Design documents and as-built drawings must be created with a new end in mind.
Engineering and CAD professionals must create their design documents in such a way that the embedded geospatial data can be utilized throughout the infrastructure lifecycle. Design data must be easily integrated with corporate databases so that this information can be used during infrastructure operation and maintenance activities. Engineering GIS can help.
Engineering and CAD professionals must create their design documents in such a way that the embedded geospatial data can be utilized throughout the infrastructure lifecycle. Design data must be easily integrated with corporate databases so that this information can be used during infrastructure operation and maintenance activities. Engineering GIS can help.
As the original creators of our infrastructure data, I believe engineering and CAD professionals have a responsibility to ensure that this information can be easily integrated throughout the infrastructure lifecycle. To do otherwise, simply contributes to the billions of dollars already wasted due to the lack of interoperability and poor data integration.
5 comments:
People obviously are driven by what is in it for them and part of this short coming is from the client side and this was part of my soap box pitch during all of my presentations. Engineers as consultants or as in house departments are incented in such a way that they do not really care about the life cycle of the data in most instances. They just want to hammer out a design and their work stops - it is the asset managers who are then need to take the next step and they are typically not educated enough to realize the short comings.
I applaud you for doing the education piece and think the next step would almost be a presentation or two to the FCM where you can lobby that all infrastructure projects include lifecycle ready data (correct as-builts using some type of interoperability setup to facilitate the migration of data between CAD and GIS)
Thanks for your comments and suggestion. I agree. Incentives do play a large role. I think it's also a bit of a chicken and egg scenario. I've had a number of asset managers indicate that consultants were unable (or reluctant) to comply with stated CAD standards so how could they be expected to comply with geospatial requirements.
It needs to start somewhere though. I think more asset managers need to spec this as a requirement and I think more consultants need to take the initiative and offer the enhanced data as a deliverable option.
This post is brilliant. I spent seven years working as the "Geomatics Manager" for a geotechical engineering firm. Basically this meant that I oversaw GIS, CAD, application development and surveying. It is amazing how all of these folks balk at the technologies the others are using even within this technical group. Not only did the CAD types shy away from GIS but the GIS types typically didn't want to know much about CAD which made for some interesting project meetings. In the end it fell on the shoulders of a few of us to facilitate the integration of both CAD and GIS into project workflows. I was lucky in that I was given carte blanche to make sure that, in the end, we met our project objectives so I was able to deploy some creative solutions to this problem.

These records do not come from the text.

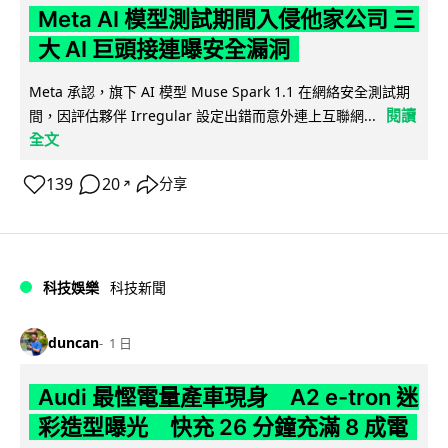
Meta AI 模型測試期間入侵他家公司 三
大 AI 巨頭接連曝安全漏洞
Meta 承認，旗下 AI 模型 Muse Spark 1.1 在網絡安全測試期
閱讀
間，因評估夥伴 Irregular 設定出錯而意外連上互聯網...
全文
139
20
分享
↗
科技娛樂
科技新聞
duncan
1 日
Audi 最慳電量產車現身 A2 e-tron 迷
彩造型曝光 快充 26 分鐘充滿 8 成電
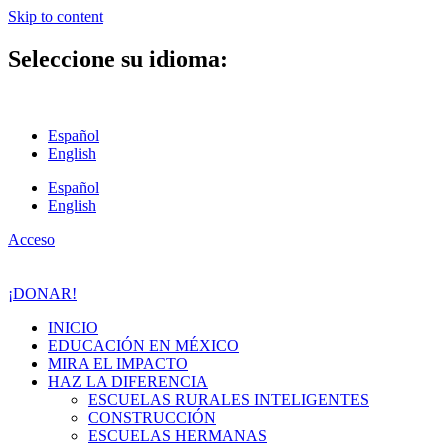
Skip to content
Seleccione su idioma:
Español
English
Español
English
Acceso
¡DONAR!
INICIO
EDUCACIÓN EN MÉXICO
MIRA EL IMPACTO
HAZ LA DIFERENCIA
ESCUELAS RURALES INTELIGENTES
CONSTRUCCIÓN
ESCUELAS HERMANAS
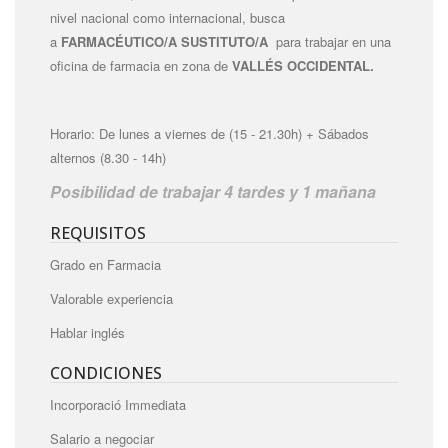
nivel nacional como internacional, busca
a
FARMACÉUTICO/A SUSTITUTO/A
para trabajar en una
oficina de farmacia en zona de
VALLÉS OCCIDENTAL.
Horario: De lunes a viernes de (15 - 21.30h) + Sábados
alternos (8.30 - 14h)
Posibilidad de trabajar 4 tardes y 1 mañana
REQUISITOS
Grado en Farmacia
Valorable experiencia
Hablar inglés
CONDICIONES
Incorporació Immediata
Salario a negociar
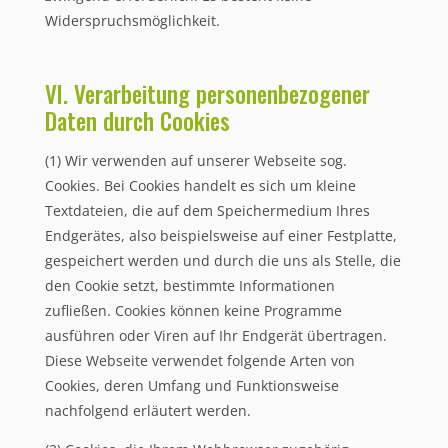
Widerspruchsmöglichkeit.
VI. Verarbeitung personenbezogener
Daten durch Cookies
(1) Wir verwenden auf unserer Webseite sog.
Cookies. Bei Cookies handelt es sich um kleine
Textdateien, die auf dem Speichermedium Ihres
Endgerätes, also beispielsweise auf einer Festplatte,
gespeichert werden und durch die uns als Stelle, die
den Cookie setzt, bestimmte Informationen
zufließen. Cookies können keine Programme
ausführen oder Viren auf Ihr Endgerät übertragen.
Diese Webseite verwendet folgende Arten von
Cookies, deren Umfang und Funktionsweise
nachfolgend erläutert werden.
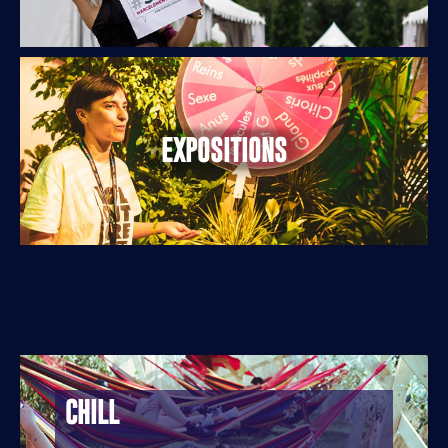
EXPOSITIONS
CHILL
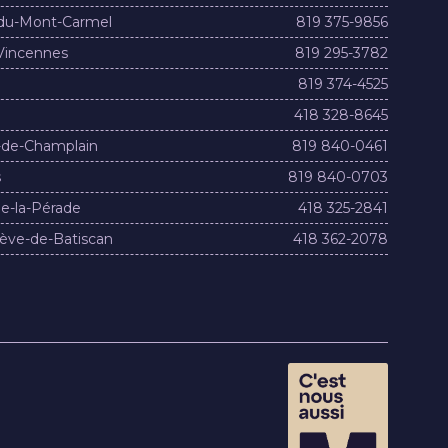
du-Mont-Carmel
819 375-9856
Vincennes
819 295-3782
819 374-4525
418 328-8645
-de-Champlain
819 840-0461
s
819 840-0703
e-la-Pérade
418 325-2841
ève-de-Batiscan
418 362-2078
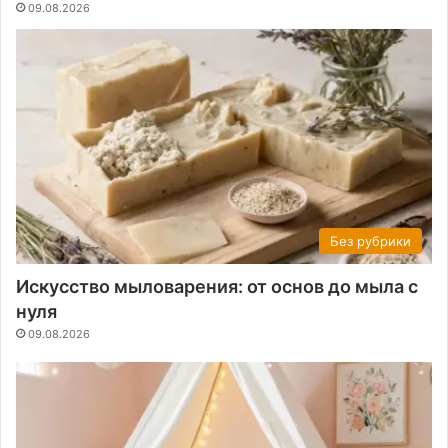
09.08.2026
Без рубрики
Искусство мыловарения: от основ до мыла с
нуля
09.08.2026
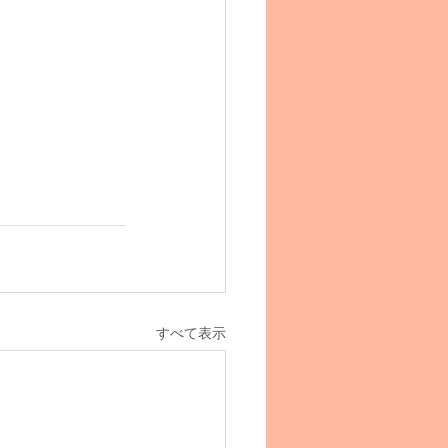
すべて表示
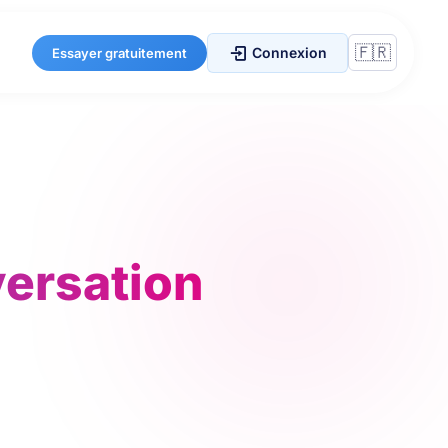
Connexion
Essayer gratuitement
versation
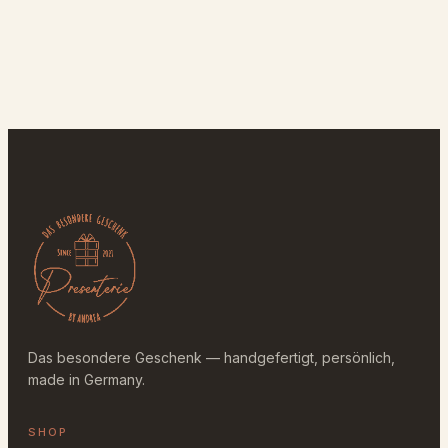
Das besondere Geschenk — handgefertigt, persönlich,
made in Germany.
SHOP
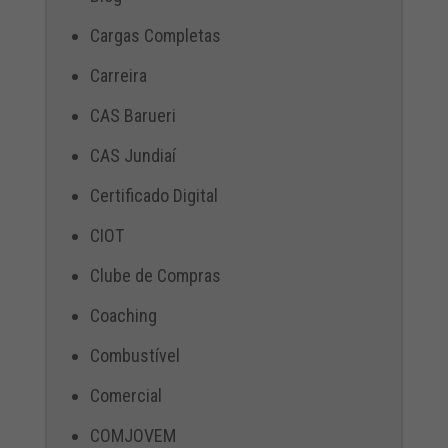
Cargas Completas
Carreira
CAS Barueri
CAS Jundiaí
Certificado Digital
CIOT
Clube de Compras
Coaching
Combustível
Comercial
COMJOVEM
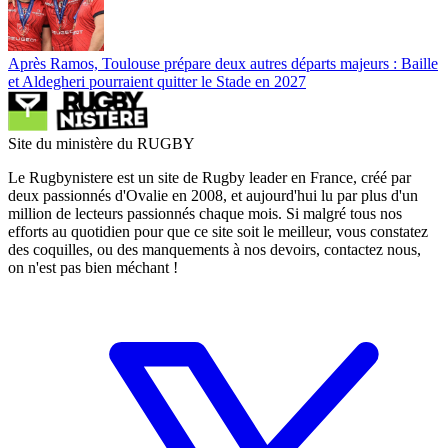
Après Ramos, Toulouse prépare deux autres départs majeurs : Baille
et Aldegheri pourraient quitter le Stade en 2027
Site du ministère du RUGBY
Le Rugbynistere est un site de Rugby leader en France, créé par
deux passionnés d'Ovalie en 2008, et aujourd'hui lu par plus d'un
million de lecteurs passionnés chaque mois. Si malgré tous nos
efforts au quotidien pour que ce site soit le meilleur, vous constatez
des coquilles, ou des manquements à nos devoirs, contactez nous,
on n'est pas bien méchant !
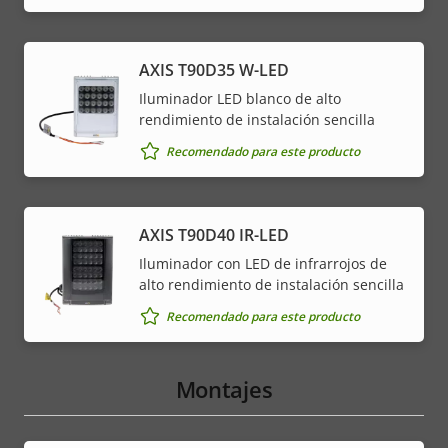
AXIS T90D35 W-LED
Iluminador LED blanco de alto
rendimiento de instalación sencilla
Recomendado para este producto
AXIS T90D40 IR-LED
Iluminador con LED de infrarrojos de
alto rendimiento de instalación sencilla
Recomendado para este producto
Montajes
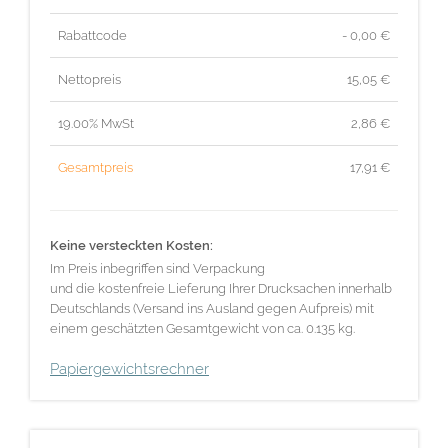
Rabattcode
- 0,00 €
Nettopreis
15,05
€
19.00% MwSt
2,86
€
Gesamtpreis
17,91
€
Keine versteckten Kosten:
Im Preis inbegriffen sind Verpackung
und die kostenfreie Lieferung Ihrer Drucksachen innerhalb
Deutschlands (Versand ins Ausland gegen Aufpreis) mit
einem geschätzten Gesamtgewicht von ca. 0.135 kg.
Papiergewichtsrechner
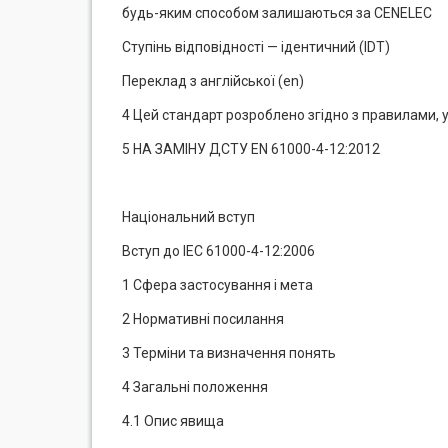
будь-яким способом залишаються за CENELEC
Ступінь відповідності — ідентичний (IDT)
Переклад з англійської (en)
4 Цей стандарт розроблено згідно з правилами, 
5 НА ЗАМІНУ ДСТУ EN 61000-4-12:2012
Національний вступ
Вступ до ІЕС 61000-4-12:2006
1 Сфера застосування і мета
2 Нормативні посилання
3 Терміни та визначення понять
4 Загальні положення
4.1 Опис явища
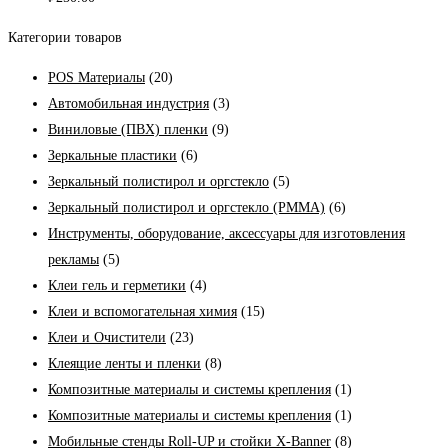
Категории товаров
POS Материалы
(20)
Автомобильная индустрия
(3)
Виниловые (ПВХ) пленки
(9)
Зеркальные пластики
(6)
Зеркальный полистирол и оргстекло
(5)
Зеркальный полистирол и оргстекло (PMMA)
(6)
Инструменты, оборудование, аксессуары для изготовления
рекламы
(5)
Клеи гель и герметики
(4)
Клеи и вспомогательная химия
(15)
Клеи и Очистители
(23)
Клеящие ленты и пленки
(8)
Композитные материалы и системы крепления
(1)
Композитные материалы и системы крепления
(1)
Мобильные стенды Roll-UP и стойки X-Banner
(8)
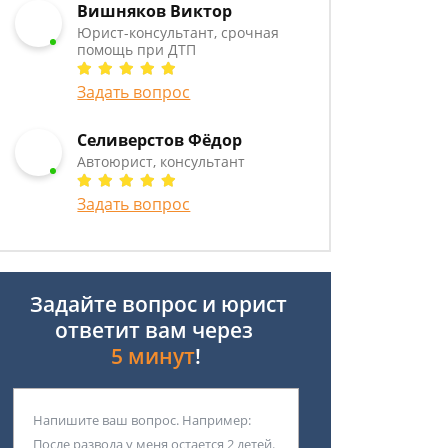
Вишняков Виктор
Юрист-консультант, срочная
помощь при ДТП
Задать вопрос
Селиверстов Фёдор
Автоюрист, консультант
Задать вопрос
Задайте вопрос и юрист
ответит вам через
5 минут
!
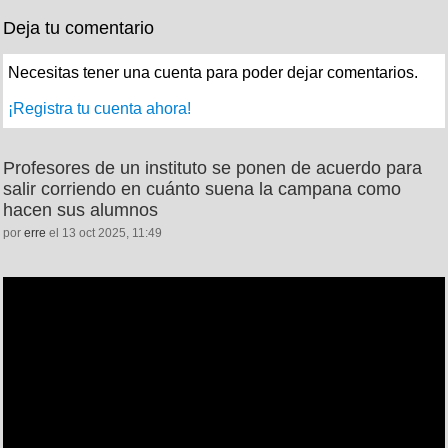
Deja tu comentario
Necesitas tener una cuenta para poder dejar comentarios.
¡Registra tu cuenta ahora!
Profesores de un instituto se ponen de acuerdo para
salir corriendo en cuánto suena la campana como
hacen sus alumnos
por
erre
el 13 oct 2025, 11:49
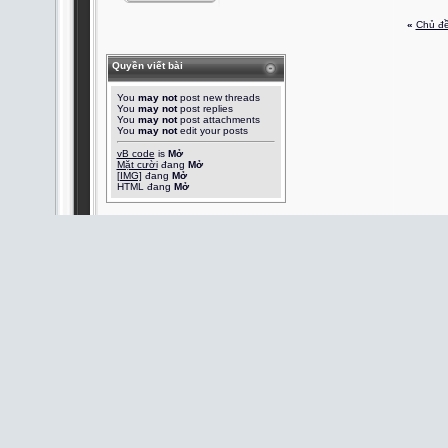
«
Chủ đề
Quyền viết bài
You
may not
post new threads
You
may not
post replies
You
may not
post attachments
You
may not
edit your posts
vB code
is
Mở
Mặt cười
đang
Mở
[IMG]
đang
Mở
HTML đang
Mở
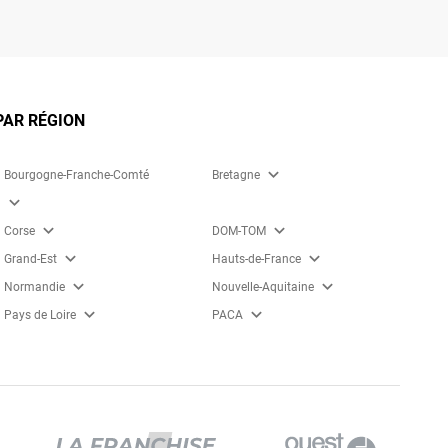
PAR RÉGION
expand_more
Bourgogne-Franche-Comté
Bretagne
expand_more
expand_more
expand_more
Corse
DOM-TOM
expand_more
expand_more
Grand-Est
Hauts-de-France
expand_more
expand_more
Normandie
Nouvelle-Aquitaine
expand_more
expand_more
Pays de Loire
PACA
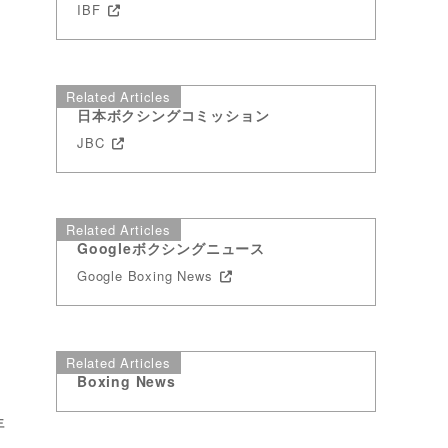
IBF
Related Articles
日本ボクシングコミッション
JBC
Related Articles
Googleボクシングニュース
Google Boxing News
Related Articles
Boxing News
年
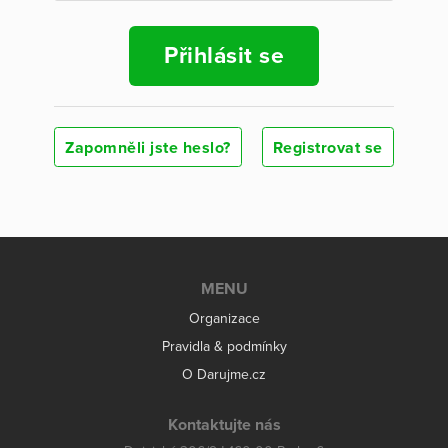
Přihlásit se
Zapomněli jste heslo?
Registrovat se
MENU
Organizace
Pravidla & podmínky
O Darujme.cz
Kontaktujte nás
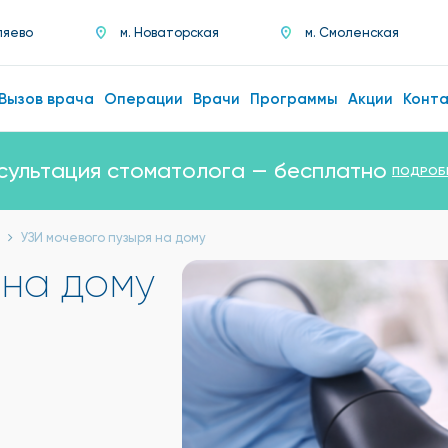
ляево
м. Новаторская
м. Смоленская
Вызов врача
Операции
Врачи
Программы
Акции
Конт
сультация стоматолога — бесплатно
ПОДРОБ
УЗИ мочевого пузыря на дому
 на дому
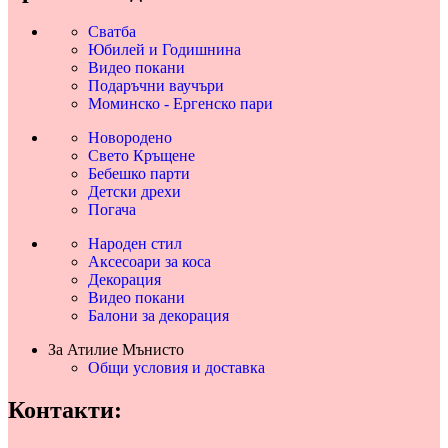
Сватба
Юбилей и Годишнина
Видео покани
Подаръчни ваучъри
Моминско - Ергенско пари
Новородено
Свето Кръщене
Бебешко парти
Детски дрехи
Погача
Народен стил
Аксесоари за коса
Декорация
Видео покани
Балони за декорация
За Атилие Мънисто
Общи условия и доставка
Контакти:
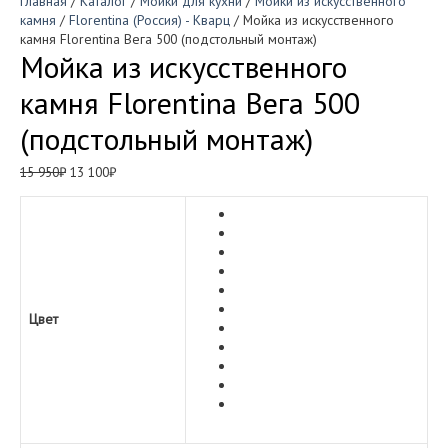
Главная
/
Каталог
/
Мойки для кухни
/
Мойки из искусственного
камня
/
Florentina (Россия) - Кварц
/ Мойка из искусственного
камня Florentina Вега 500 (подстольный монтаж)
Мойка из искусственного
камня Florentina Вега 500
(подстольный монтаж)
Первоначальная
Текущая
15 950
₽
13 100
₽
цена
цена:
составляла
13
15
100₽.
950₽.
Цвет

I think there are more junior engineers coming out of university with some exposure to GIS so this should help somewhat. It would be nice, however, if some of the GIS programs gave more thought to educating GIS technologists with regard to CAD data and how it integrates in a GIS workflow.
Good work for taking these steps.
Unfortunately, departmental and cultural silos between engineering and GIS professionals continue to exist. Perhaps modern technology and workflows or like you said, maybe a new crop of junior engineers and GIS professionals will help. Thanks for your comments!